Ook Pierre-Jean Brassac die eerder van Richard Foqué de bundel ‘Hier staan wij’ naar het Frans vertaalde maakt in zijn nawoord bij het verzameld werk duidelijk dat Foqué het soort poëzie schrijft dat rakelings langs het onzegbare scheert.

In zijn nieuwste bundel ‘Wat is er van de nacht?’ (2) zet Richard Foqué die na een beroepscarrière als architect en hoogleraar met overtuiging is teruggekeerd naar de poëzie als naar zijn eerste grote liefde, zijn intense en metafysische reis verder. Nauwelijks drie jaar na het verschijnen van zijn verzameld werk voegt hij met zijn nieuwe bundel een uitgepuurd en prangend boekdeel aan zijn oeuvre toe. En het mag meteen gezegd worden: 'Wat is er van de nacht?' is een erg bijzondere dichtbundel geworden in groot formaat die er ook nog 's fantastisch uitziet. Het nieuwe boek is immers een hechte samenwerking geworden van de auteur met kunstenares Els Vos (°1963) die de gedichten illumineerde met 21 unieke aansluitende en toch ook op zichzelf staande etsen. En illumineren is hier wel het juiste woord: de bundel is door het werk van Els Vos feestelijk verlicht en verlucht.
Het is overigens niet de eerste keer dat Foqué die, zo lezen we, ook curator is
van “Dichter bij Beeld”, een permanente poëziewandeling in het Middelheim, samenwerkt met een plastisch kunstenaar.
Bij eerdere bundels gebeurde dat al met onder meer werk van André Goezu (Equinox in 2011) en Christian Clauwers (Foto’s bij Waves, 2019)
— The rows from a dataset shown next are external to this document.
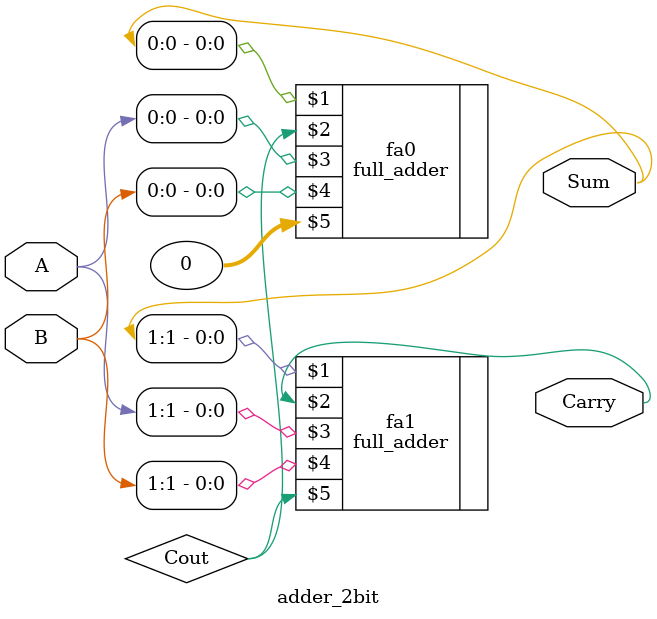
<source format=v>
`timescale 1ns / 1ps
module adder_2bit(Carry, Sum, A, B);
		output wire [1:0] Sum;
		output wire Carry;
		
		input wire [1:0] A;
		input wire [1:0] B;
		wire Cout;
		
		full_adder fa0(Sum[0], Cout, A[0], B[0], 0);
		full_adder fa1(Sum[1], Carry, A[1], B[1], Cout );

endmodule

</source>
Met ‘Wat is er van de nacht?’ verrast de dichter ons met een in elkaar klinkend gedicht dat één indringend geheel vormt en waarbij de verzen van begin tot einde doorlopend genummerd zijn van 1 tot 542. De titel van de bundel, zegmaar van het gedicht, is ontleend aan het boek Jesaja. Daarin vraagt het volk aan de profeet hoelang de wereld nog in duisternis zal gehuld blijven: Wat is er van de nacht? Ook het fragment uit Shakespeare’s Hamlet waarin de opkomende wachter een vraag stelt aan de dienstdoende en als antwoord krijgt “Sta en zeg het zelf”, een antwoord dat de dichter al sinds zijn jonge jaren betovert, ligt aan de basis van deze meerstemmige tekst.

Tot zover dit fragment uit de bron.